In a previous installment of Letters from Luna, we began some initial explorations into the nature of the soul – what Mary Oliver described as the ‘Third Self’, and James Hillman, borrowing from the ancient Greeks, called the ‘daimon’ or ‘daemon.’
This is – for me and for countless others who place inestimable worth on a commitment of intimacy with what is mysterious, ever-changing, and vastly precious within us – a tireless topic. It is to live within a state of gossamer humility and curiosity that renders the notion of a rigidly fixed, unchanging self, less than even half the story. The concept of an ‘I’, sitting here writing these words, an ‘I’ in the common understanding of a person with a concrete, homogenous identity, who claims a territorial ownership over what is emerging through her, feels brittle, dull. Devoid of meaning.
There is far more richness and depth in taking the sacred oath of faith and fidelity to our inner invisible, our numinous soul, and offering ourselves up in service of their slow, seasonal revelation into the world.
In his classic The Gift – Imagination and the Erotic Life of Property, Lewis Hyde writes:
“The task of setting free one’s gifts was a recognized labor in the ancient world. The Romans called a person’s tutelar spirit his genius. In Greece it was called a daemon.”

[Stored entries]
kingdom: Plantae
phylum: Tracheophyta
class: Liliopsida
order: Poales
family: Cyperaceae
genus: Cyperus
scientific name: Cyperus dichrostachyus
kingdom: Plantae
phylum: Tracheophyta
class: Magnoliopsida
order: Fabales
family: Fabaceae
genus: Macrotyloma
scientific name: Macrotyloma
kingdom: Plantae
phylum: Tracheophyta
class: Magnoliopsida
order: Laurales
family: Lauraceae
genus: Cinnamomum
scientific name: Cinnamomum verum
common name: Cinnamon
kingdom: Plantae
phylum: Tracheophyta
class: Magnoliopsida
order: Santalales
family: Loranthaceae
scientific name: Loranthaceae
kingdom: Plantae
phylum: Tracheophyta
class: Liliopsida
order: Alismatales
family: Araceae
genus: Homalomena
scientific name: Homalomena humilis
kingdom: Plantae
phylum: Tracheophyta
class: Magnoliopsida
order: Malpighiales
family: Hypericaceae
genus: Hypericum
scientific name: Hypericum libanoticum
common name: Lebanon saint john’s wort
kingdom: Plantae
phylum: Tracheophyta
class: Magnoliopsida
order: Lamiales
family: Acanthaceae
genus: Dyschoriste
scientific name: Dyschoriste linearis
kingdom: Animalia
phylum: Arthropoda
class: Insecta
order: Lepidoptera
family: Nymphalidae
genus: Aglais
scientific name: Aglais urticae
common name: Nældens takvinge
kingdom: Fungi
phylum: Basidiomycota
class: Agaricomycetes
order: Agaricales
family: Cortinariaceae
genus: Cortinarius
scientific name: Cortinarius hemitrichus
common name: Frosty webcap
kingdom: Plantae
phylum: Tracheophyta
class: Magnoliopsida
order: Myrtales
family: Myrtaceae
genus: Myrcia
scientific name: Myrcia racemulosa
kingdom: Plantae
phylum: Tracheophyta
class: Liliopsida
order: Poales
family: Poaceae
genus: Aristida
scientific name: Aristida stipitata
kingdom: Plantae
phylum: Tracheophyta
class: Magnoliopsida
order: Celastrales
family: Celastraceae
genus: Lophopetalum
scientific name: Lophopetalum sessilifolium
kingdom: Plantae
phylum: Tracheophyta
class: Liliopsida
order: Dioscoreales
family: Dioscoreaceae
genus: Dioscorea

▶ Work to complete
[A] In the essay on the soul, why does the writer find the idea of a fixed, unchanging "I" unsatisfying? Answer in one to three sentences.
[B] According to the quotation in the essay on the soul, what did the Romans call a person's tutelar spirit?
[C] Extend the essay on the soul, starting right after its final sentence.

▶ Exercise results
[A] For someone committed to intimacy with what is mysterious, ever-changing and precious within, the idea of an "I" with a concrete, homogenous identity that claims ownership of what emerges through her feels brittle, dull and devoid of meaning. The writer finds far more richness and depth in pledging faith and fidelity to the soul and serving its slow, seasonal revelation into the world.

[B] They called it his genius.

[C]
Echoing Hillman’s “acorn theory”, he continues:
“The genius or daemon comes to us at birth. It carries within it the fullness of our undeveloped powers. These it offers to us as we grow, and we choose whether or not to accept, which means we choose whether or not to labor in its service. For again, the genius has need of us…the spirit that brings us our gifts finds its eventual freedom only through our sacrifice, and those who do not reciprocate the gifts of their genius will leave it in bondage when they die.
“An abiding sense of gratitude moves a person to labor in the service of his daemon. The opposite is properly called narcissism. The narcissist feels his gifts come from himself. He works to display himself, not to suffer change. An age in which no one sacrifices to his daemon is an age of narcissism.”
I’m reminded here of a line from the Nag Hammadi scriptures, or the Gospel of St. Thomas, the non-canonical scrolls attributed to Jesus of Nazareth discovered in a cave near Nag Hammadi in Egypt in 1945:
“If you bring forth what is within you, what you have will save you.”
This is our inner tutelary spirit, our daemon – nothing less than our soul. It is not so much that one is a genius, as one has a genius. Integrating this distinction allows for relationship and gratitude to emerge, and for narcissism to dissolve.
Authentic, interactive relationship to a creative life, to the art that is waiting to emerge from us, in whatever form, has traditionally been the domain of soul, to what gives the human experience depth and meaning. Describing something as soulless is another way of naming it meaningless. And my daemon, absorbing the warp and weft of this time in our history, desires to weave a wider web for the domain of soul-making: that is, they seek to imbue not only the inner and the creative life, but also the mundane, the physical, the political, the commercial and the scientific, with the sparkling water of meaning from the deep subterranean well of the soul.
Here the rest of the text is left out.